- [PAGE]
--- Start ---
According to the embodiments of the present disclosure, a voice of an appropriate level can be more easily obtained.

BRIEF DESCRIPTION OF THE DRAWINGS

FIG. 1 is a figure which describes a recording sensitivity setting;

FIG. 2 is a figure which shows a configuration of an input system of a recording device from related art;

FIG. 3 is a figure for describing the operation of an ALC processing section;

FIG. 4 is a figure which shows an example configuration of a voice processing system applicable to the present disclosure;

FIG. 5 is a flow chart which describes a gain adjustment process;

FIG. 6 is a flow chart which describes a sound pressure estimation candidate point updating process;

FIG. 7 is a figure which shows an example of updating sound pressure estimation candidate points and calculating an estimated sound pressure;

FIG. 8 is a figure which shows an example of updating sound pressure estimation candidate points and calculating an estimated sound pressure;

FIG. 9 is a figure for describing the influence on the estimated sound pressure by a sudden noise;

FIG. 10 is a figure which shows an example of updating sound pressure estimation candidate points and calculating an estimated sound pressure, in the case where a sudden noise is included;

FIG. 11 is a figure which shows an example configuration of a computer;

FIG. 12 is a figure which shows an example of a sound pressure level histogram based on the present disclosure;

FIG. 13 is a figure which shows an example of a sound pressure level histogram based on the present disclosure;

FIG. 14 is a figure which shows an example of values of sudden noise information and a sound pressure level; and

FIG. 15 is a figure which shows an example of a weighting for the sudden noise information.
--- End ---
- [RECORDED INFORMATION]
--- Start ---
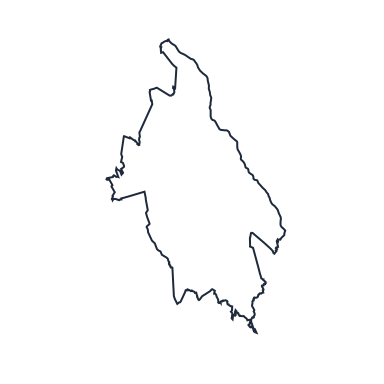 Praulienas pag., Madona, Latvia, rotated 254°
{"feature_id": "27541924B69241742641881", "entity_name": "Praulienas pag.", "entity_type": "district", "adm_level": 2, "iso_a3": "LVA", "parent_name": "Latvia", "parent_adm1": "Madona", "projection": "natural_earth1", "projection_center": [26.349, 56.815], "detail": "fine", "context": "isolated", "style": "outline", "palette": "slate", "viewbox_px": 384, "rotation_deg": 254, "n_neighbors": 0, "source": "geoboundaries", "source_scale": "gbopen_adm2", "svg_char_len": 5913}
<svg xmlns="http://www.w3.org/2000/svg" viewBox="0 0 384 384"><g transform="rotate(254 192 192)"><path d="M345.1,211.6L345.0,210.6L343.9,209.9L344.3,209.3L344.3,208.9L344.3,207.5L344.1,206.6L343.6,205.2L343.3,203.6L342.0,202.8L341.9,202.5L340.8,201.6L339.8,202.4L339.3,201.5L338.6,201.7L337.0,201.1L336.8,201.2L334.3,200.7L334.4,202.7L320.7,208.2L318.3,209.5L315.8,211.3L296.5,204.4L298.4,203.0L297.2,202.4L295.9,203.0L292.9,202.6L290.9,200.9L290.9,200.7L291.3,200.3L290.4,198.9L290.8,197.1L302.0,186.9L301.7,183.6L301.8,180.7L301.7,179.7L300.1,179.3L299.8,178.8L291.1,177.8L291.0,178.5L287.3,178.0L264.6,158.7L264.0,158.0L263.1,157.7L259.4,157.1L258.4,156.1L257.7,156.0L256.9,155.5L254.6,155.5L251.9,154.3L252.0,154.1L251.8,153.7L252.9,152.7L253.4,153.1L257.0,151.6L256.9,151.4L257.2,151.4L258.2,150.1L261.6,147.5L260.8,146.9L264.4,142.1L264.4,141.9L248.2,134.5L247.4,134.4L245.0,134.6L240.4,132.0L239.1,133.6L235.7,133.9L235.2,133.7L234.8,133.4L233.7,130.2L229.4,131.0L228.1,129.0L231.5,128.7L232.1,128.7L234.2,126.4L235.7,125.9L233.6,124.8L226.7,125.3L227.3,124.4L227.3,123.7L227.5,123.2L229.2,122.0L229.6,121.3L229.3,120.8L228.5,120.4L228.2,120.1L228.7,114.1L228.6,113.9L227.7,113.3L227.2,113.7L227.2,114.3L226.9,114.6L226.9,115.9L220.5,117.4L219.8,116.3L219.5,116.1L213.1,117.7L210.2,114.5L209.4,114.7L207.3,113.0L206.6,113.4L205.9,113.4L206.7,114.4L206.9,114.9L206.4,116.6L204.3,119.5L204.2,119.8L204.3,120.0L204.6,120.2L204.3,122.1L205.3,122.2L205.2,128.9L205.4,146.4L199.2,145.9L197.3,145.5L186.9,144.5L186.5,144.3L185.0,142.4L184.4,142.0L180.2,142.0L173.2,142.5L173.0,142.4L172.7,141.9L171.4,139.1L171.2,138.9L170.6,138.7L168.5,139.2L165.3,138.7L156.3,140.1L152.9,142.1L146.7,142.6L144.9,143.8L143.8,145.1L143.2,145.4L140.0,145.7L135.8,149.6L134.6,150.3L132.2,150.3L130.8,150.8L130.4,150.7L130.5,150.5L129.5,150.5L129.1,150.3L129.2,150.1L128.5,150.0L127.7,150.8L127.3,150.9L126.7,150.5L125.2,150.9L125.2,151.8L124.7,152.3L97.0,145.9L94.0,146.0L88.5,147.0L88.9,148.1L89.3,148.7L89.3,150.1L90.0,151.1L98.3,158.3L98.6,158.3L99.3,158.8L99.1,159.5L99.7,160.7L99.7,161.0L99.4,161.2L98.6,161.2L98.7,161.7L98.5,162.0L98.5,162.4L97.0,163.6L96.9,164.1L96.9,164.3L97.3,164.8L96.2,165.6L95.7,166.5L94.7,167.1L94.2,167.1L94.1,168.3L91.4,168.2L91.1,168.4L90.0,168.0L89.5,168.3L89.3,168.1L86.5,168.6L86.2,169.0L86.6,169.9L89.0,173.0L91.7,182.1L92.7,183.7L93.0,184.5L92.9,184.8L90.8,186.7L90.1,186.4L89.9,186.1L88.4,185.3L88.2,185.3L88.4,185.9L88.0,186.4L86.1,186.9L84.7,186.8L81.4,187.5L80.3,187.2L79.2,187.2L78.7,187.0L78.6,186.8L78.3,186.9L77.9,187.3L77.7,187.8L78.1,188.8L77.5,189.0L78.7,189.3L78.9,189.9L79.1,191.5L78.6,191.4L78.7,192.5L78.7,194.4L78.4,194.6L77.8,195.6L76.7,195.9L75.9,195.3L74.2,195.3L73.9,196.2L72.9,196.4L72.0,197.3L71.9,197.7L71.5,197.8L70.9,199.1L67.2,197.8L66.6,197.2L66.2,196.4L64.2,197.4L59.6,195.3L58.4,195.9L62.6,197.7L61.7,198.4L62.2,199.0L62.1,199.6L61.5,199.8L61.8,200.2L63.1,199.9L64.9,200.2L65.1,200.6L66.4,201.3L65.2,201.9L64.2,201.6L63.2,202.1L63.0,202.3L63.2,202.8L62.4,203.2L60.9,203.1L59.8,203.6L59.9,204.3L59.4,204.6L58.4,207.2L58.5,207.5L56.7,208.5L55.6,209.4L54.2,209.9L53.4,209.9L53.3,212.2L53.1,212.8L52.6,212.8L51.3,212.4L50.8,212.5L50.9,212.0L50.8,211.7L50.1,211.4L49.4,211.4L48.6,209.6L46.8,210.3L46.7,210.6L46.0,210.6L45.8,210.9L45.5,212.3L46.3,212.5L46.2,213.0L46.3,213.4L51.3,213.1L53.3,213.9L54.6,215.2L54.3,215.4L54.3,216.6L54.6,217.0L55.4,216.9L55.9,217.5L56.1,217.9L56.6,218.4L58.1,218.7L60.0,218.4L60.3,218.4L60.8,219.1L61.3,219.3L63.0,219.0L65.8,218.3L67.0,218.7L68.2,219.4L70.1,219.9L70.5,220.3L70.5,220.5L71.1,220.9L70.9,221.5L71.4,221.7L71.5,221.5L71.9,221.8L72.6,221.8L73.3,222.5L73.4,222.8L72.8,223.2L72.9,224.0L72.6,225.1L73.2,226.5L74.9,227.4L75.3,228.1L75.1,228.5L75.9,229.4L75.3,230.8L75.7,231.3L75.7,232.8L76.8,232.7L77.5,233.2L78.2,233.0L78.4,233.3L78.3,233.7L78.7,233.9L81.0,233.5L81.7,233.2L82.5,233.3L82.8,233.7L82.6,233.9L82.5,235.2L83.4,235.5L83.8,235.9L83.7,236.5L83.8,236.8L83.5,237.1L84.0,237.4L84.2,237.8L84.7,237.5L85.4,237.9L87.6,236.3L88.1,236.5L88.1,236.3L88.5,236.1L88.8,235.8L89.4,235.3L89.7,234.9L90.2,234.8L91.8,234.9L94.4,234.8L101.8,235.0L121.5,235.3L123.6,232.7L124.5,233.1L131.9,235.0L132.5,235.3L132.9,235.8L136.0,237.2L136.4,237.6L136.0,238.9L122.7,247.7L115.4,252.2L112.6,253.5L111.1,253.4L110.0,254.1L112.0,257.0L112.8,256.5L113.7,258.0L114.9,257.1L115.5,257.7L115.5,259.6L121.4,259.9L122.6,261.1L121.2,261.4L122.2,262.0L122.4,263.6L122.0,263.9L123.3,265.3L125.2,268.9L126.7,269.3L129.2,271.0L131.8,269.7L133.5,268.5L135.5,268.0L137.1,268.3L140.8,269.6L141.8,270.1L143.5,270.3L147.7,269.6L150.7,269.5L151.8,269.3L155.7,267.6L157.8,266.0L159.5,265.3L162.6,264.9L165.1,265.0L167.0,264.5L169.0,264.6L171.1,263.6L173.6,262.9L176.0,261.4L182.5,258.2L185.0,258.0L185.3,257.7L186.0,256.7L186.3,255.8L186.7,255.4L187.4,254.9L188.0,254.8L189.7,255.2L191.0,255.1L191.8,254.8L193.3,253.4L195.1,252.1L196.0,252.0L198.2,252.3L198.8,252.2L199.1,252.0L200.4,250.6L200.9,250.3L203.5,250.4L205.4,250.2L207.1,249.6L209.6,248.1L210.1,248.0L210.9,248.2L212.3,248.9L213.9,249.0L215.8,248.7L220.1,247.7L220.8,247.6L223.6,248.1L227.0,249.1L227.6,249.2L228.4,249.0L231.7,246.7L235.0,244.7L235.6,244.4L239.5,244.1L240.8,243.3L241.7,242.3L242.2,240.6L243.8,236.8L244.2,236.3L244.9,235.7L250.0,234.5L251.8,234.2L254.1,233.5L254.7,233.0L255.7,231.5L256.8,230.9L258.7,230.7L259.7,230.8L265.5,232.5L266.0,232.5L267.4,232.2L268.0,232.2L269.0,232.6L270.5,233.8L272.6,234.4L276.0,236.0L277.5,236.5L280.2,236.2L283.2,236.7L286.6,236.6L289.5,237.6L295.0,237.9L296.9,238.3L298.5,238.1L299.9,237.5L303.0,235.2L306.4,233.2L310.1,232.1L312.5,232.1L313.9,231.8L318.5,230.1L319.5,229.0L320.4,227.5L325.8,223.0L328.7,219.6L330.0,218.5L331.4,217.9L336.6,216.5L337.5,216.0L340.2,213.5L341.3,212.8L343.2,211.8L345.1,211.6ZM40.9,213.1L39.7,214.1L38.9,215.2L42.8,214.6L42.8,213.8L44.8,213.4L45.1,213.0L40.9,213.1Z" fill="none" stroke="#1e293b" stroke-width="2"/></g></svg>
--- End ---
- [THE TASKS]
A - Write out the stretch of the patent excerpt from "FIG. 14 is a" through "sudden noise information.".
B - Answer these from the patent excerpt:
(i) What does FIG. 11 show?
(ii) Which figure is a flow chart describing a gain adjustment process?
(iii) What does FIG. 15 show?
C - Which figures in the patent excerpt have descriptions that mention sudden noise? List every one.
Answer from the patent excerpt alone.

- [SOLVED TASKS]
A -
FIG. 14 is a figure which shows an example of values of sudden noise information and a sound pressure level; and

FIG. 15 is a figure which shows an example of a weighting for the sudden noise information.

B -
(i) An example configuration of a computer.
(ii) FIG. 5.
(iii) An example of a weighting for the sudden noise information.

C - FIG. 9, FIG. 10, FIG. 14, FIG. 15